One of the chief complaints among critics is that America’s leaders, particularly in Congress, are increasingly unrepresentative of the nation. The average American is 38.8 years old, according to the Census Bureau, making the average member of Congress two decades older than the people they are elected to represent.

Astra Taylor, writing for the New York Times, argues, “Not only is the cohort of people born after 1980 much more diverse than that of Americans now entering retirement… they are less well-off compared to their predecessors at the same age.”

Additionally, some are concerned that leaders could experience cognitive decline associated with old age. One Washington, D.C. pharmacist made headlines in 2017 claiming he had filled Alzheimer’s prescriptions for members of Congress.

Even within the government, some have expressed concern about the cognitive abilities of America’s leaders. Republican Senator Bill Cassidy, who is also a gastroenterologist, told Axios, “At some point, and statistically it’s in the 80s, you begin a more rapid decline. So anybody who’s in a position of responsibility who may potentially be on that slope, that is of concern, and I’m saying this as a doctor.”

Cassidy also suggested older leaders, across all three branches of government, should be made to take cognition tests.

While the majority of seniors don’t have cognitive impairment or dementia, of Americans 65 and older, “roughly 20 to 25% have mild cognitive impairment while about 10% have dementia,” Kenneth Langa, a professor of medicine at the University of Michigan, told the Washington Post.

Support remains for older lawmakers

Defenders of America’s government golden-agers might say that while elected officials increase in age, the electorate also grows older. In fact, the share of the population 65 and older will be larger than the population under 18 by 2034, according to the Census Bureau.

Taking the offense against ageism in the workplace, Arthur Brooks, a columnist at The Atlantic, drew the distinction between two types of intelligence: fluid and crystallized. The first is the “ability to solve abstract problems,” and the second “represents a person’s knowledge gained during a lifetime of learning.”

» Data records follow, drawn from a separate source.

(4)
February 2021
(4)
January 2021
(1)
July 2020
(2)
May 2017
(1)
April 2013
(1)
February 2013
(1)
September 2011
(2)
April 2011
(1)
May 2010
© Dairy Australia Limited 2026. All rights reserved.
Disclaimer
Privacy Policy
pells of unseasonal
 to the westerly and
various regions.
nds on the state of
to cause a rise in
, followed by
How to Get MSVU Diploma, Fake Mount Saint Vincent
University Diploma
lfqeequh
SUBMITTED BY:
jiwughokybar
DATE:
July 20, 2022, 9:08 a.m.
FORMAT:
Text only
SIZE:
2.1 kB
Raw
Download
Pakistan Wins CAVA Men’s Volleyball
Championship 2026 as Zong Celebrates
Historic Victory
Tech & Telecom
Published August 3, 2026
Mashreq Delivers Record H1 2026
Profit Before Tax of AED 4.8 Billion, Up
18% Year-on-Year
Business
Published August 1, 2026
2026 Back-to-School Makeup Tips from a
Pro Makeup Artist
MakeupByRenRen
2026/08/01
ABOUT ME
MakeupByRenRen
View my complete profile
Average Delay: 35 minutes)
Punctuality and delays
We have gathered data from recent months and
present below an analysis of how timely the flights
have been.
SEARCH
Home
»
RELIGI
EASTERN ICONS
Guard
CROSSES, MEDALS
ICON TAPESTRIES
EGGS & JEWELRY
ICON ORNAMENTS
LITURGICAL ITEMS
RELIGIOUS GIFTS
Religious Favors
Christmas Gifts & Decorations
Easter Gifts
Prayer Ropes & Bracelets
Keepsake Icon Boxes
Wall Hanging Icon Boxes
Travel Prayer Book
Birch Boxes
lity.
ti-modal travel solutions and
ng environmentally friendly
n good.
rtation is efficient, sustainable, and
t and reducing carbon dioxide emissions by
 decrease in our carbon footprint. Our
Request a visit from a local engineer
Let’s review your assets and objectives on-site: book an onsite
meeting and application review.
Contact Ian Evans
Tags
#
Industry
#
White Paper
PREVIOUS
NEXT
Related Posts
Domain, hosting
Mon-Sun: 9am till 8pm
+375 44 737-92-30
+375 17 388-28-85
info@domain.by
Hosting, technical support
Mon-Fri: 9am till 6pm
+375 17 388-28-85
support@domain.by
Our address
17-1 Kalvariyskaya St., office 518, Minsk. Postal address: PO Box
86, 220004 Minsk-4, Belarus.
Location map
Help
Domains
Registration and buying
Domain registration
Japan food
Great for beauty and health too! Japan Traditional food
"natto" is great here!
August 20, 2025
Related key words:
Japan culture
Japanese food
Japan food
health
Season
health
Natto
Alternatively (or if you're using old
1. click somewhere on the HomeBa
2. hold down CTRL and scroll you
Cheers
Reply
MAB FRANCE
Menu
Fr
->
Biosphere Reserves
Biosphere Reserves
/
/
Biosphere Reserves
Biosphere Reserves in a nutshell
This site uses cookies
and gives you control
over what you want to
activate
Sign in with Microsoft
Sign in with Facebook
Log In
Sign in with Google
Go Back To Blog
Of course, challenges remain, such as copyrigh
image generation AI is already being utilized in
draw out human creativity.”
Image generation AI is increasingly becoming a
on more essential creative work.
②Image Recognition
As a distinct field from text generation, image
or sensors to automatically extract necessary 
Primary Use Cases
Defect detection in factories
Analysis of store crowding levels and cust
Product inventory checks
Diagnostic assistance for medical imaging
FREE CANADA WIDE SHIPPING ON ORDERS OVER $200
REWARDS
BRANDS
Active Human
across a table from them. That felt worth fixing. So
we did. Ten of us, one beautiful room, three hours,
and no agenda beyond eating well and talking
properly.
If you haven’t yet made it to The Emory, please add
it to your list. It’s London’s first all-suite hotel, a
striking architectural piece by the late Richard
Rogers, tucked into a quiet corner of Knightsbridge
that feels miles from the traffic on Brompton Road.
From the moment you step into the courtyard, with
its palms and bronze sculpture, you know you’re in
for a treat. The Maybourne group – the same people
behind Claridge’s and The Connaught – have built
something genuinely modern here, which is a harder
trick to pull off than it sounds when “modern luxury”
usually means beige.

“In a youth-dominated culture and economy,” Brooks adds, “(we) tend to overweight the importance of fluid intelligence and underweight crystallized intelligence. We demand new products and amazing inventions but disregard what experience would tell us are their implications for our companies, culture, and well-being.”

For the foreseeable future, opinions will likely remain mixed on the importance of age and experience in governance. But as younger generations begin to outvote boomers and prior generations, a phenomenon that occurred for the first time in the 2016 and 2018 elections, the makeup of Congress may begin to change.